• **EXERCISE DESCRIPTION**
Pictures stay out; everything else in the listing below is to be restated word for word.

• **STORED DATA**
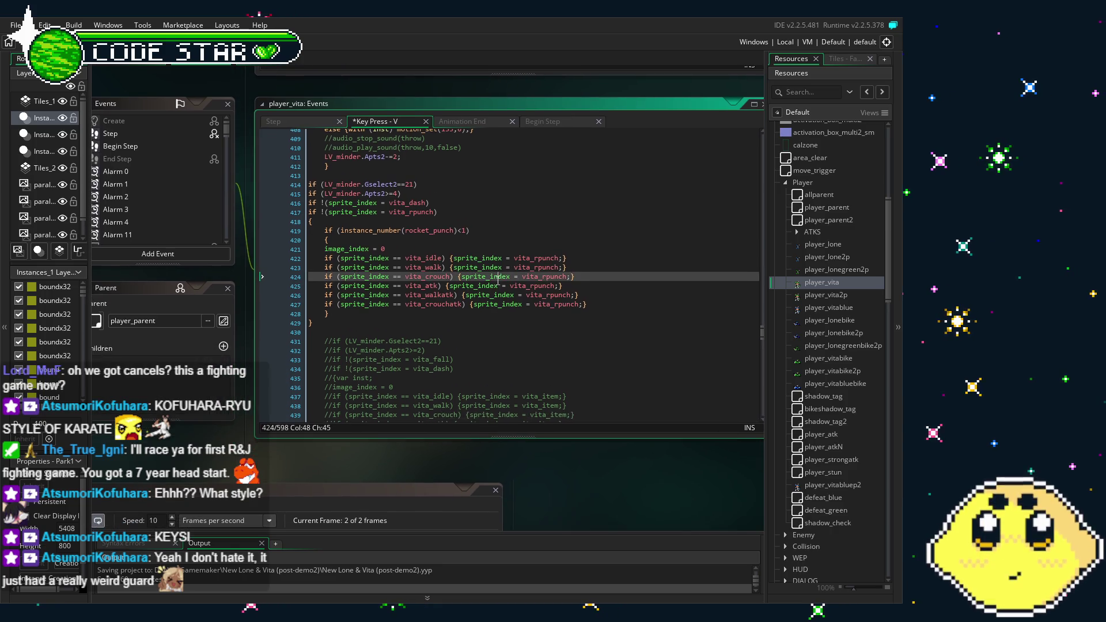
left_click(443, 221)
left_click(405, 203)
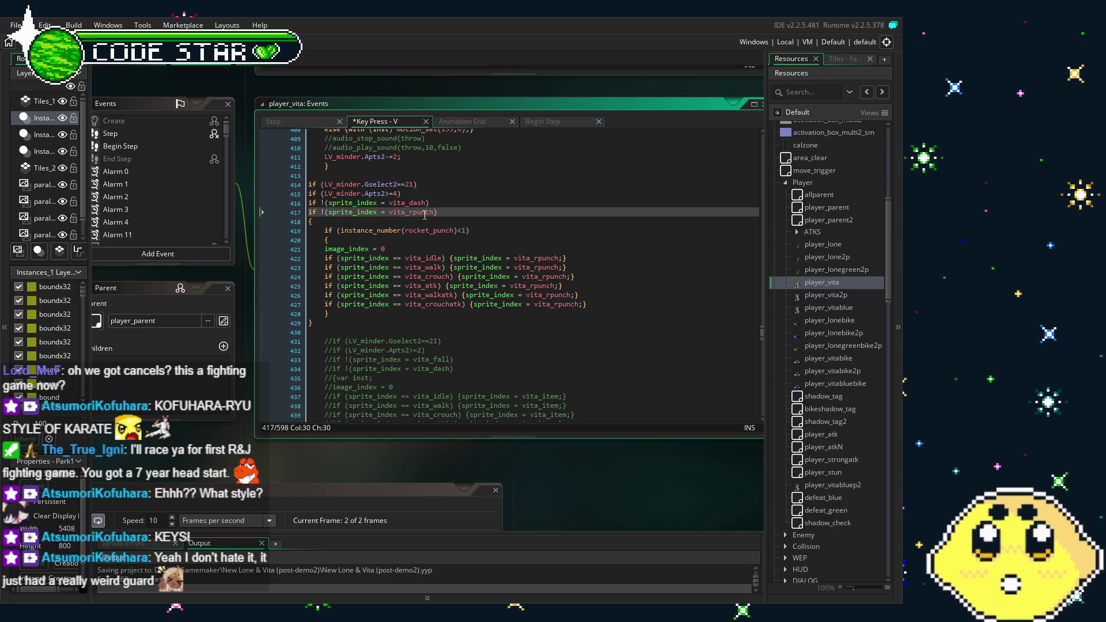
left_click(459, 255)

• **WRITTEN RESPONSE**
left_click(443, 221)
left_click(405, 203)
left_click(459, 255)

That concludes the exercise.